Костюм опять завернули в простыню, а мне велели идти в церковь.
И вот я, одетый во все белое, стою перед батюшкой в самом алтаре. На батюшке золотая риза. От зажженных восковых свечей она так и искрится вся.
- Сложи руки и поднеси их к подбородку, - приказывает он мне. - Вот так, подобно ангелу. И, когда будешь петь, возведи очи горе. Ну, благослови тебя господь. Иди с миром к певчим на клирос. Там тебе скажут, когда стать перед алтарем.
Хоть и воскресенье, а народу в церкви не густо. Больше все старушки в темных платьях и белых платочках.
В алтаре я слышал, как патлатый дьякон жаловался батюшке: "Ох, ох, отходят миряне от святой церкви, отходят! Раньше, бывало, идешь с кадилом, а православным и расступиться невмоготу, до того тесно стоят. А ныне на митинги больше поспешают. В пятницу какие-то горлодеры прямо, на вокзальной площади собрание устроили. Народу сошлось столько, что на три храма хватило бы. Спасибо, полиция подоспела и разогнала нечестивцев. А в храм все же не идут... Распустился народ".

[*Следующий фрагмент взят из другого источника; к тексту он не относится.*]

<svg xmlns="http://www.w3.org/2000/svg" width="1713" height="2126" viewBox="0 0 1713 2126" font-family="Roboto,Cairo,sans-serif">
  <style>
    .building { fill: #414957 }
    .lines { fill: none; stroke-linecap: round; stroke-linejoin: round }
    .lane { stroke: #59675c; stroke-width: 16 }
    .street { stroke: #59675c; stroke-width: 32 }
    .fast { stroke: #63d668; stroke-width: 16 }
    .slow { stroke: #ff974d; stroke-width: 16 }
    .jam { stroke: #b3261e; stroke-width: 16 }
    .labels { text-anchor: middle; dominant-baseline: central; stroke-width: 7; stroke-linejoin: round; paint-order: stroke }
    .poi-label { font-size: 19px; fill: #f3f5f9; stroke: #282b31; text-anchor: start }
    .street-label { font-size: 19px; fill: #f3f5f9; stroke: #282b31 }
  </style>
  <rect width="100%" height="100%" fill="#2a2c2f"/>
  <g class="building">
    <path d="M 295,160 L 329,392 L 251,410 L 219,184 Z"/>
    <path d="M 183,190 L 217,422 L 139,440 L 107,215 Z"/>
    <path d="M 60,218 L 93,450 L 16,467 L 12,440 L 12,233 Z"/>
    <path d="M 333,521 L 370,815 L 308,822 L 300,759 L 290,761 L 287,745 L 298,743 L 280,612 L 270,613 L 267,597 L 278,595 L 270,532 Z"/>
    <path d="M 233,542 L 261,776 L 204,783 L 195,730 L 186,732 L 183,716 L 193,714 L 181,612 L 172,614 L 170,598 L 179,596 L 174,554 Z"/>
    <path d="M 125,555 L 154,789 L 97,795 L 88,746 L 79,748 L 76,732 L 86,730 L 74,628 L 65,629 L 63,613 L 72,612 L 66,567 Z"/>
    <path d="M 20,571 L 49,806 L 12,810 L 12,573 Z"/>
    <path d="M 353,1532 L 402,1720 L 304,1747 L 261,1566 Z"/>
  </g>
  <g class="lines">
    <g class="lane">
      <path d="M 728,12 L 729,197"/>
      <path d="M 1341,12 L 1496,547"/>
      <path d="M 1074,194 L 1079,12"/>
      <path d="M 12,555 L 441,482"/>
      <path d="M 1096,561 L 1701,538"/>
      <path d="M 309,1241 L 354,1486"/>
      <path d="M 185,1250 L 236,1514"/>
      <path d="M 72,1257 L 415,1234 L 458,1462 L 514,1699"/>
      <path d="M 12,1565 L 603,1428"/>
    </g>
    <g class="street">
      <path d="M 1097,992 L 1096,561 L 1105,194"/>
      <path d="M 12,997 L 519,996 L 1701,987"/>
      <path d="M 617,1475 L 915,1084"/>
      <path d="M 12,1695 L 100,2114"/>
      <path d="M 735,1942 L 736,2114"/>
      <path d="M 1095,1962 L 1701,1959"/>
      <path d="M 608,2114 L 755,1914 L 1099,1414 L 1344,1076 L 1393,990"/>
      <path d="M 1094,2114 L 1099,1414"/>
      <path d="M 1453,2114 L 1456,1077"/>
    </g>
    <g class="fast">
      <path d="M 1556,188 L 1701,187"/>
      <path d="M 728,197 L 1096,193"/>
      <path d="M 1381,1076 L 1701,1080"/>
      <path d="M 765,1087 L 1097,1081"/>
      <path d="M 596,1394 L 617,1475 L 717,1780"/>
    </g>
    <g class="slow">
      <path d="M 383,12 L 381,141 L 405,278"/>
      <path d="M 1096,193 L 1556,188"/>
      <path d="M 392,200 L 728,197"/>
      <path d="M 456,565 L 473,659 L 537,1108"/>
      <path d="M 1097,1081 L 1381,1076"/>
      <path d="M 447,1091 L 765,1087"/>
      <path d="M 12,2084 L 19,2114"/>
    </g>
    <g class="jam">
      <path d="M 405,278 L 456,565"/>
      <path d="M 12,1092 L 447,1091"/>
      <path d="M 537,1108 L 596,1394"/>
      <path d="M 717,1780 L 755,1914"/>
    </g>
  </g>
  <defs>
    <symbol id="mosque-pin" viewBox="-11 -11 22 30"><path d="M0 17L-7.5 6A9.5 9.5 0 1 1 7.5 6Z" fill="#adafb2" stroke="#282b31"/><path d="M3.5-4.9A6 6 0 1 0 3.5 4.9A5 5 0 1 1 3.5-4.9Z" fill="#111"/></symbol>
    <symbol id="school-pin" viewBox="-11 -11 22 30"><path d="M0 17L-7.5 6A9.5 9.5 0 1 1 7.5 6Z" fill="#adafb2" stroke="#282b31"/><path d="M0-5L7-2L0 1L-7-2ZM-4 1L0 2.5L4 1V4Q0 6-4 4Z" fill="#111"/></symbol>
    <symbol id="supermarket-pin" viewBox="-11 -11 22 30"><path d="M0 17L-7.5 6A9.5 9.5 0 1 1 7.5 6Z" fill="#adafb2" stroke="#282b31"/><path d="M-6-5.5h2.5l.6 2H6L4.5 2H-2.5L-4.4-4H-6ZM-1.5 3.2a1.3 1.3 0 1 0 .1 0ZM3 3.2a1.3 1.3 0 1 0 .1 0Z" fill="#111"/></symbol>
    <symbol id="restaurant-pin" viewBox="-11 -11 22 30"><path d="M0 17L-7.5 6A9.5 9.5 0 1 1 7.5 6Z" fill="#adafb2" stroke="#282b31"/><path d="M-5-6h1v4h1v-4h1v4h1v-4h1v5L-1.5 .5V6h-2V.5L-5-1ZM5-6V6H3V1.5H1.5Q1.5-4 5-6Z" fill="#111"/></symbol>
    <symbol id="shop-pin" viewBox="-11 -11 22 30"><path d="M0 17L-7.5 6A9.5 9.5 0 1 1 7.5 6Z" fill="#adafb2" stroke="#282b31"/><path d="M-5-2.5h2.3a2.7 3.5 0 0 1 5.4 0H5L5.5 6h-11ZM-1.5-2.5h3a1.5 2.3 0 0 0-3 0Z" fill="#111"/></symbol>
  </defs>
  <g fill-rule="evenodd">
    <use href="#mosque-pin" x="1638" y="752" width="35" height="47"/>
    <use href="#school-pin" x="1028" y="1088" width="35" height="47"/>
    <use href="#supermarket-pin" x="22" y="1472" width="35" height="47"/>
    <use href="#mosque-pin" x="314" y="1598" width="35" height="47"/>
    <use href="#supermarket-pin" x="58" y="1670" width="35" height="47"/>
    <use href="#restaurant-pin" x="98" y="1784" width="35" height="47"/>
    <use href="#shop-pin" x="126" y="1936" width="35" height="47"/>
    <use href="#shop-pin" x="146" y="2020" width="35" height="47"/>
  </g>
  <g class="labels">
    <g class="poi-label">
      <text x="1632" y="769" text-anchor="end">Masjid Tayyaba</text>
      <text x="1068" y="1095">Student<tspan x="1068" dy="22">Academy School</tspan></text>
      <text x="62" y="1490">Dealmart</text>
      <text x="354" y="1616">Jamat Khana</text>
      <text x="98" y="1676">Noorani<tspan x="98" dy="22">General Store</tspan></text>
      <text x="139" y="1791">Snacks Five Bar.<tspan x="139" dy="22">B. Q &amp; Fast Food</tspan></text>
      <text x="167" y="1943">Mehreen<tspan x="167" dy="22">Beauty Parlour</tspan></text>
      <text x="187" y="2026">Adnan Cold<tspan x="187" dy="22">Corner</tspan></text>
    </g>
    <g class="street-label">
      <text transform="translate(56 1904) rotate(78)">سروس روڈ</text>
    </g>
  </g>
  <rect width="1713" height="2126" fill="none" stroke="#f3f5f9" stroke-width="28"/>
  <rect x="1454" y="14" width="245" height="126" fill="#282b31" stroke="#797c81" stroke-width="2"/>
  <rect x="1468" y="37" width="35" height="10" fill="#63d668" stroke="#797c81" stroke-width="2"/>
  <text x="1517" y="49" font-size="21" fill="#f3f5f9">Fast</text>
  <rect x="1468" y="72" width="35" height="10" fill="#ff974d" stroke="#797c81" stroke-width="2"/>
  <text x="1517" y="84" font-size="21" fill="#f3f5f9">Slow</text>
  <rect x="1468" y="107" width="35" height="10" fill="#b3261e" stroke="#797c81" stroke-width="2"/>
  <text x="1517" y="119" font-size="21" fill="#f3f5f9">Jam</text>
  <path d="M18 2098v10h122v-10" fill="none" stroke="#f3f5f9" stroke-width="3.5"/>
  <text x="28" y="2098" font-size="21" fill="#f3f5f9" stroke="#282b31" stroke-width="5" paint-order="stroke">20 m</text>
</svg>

Батюшка ему ответил: "Пойдут, отец дьякон, помяни мое слово, пойдут", - и почему-то показал глазами на меня.
Стоять на клиросе было томительно. Певчие уныло тянули "аминь" и "господи, помилуй"; старушки, кряхтя, опускались на колени и стукались лбами о каменный пол, а ладаном и воском так сильно пахло, что у меня в голове туман стоял. Наконец регент сказал:
- Иди. Станешь перед алтарем и будешь смотреть на меня. Как взмахну рукой, так и начинай.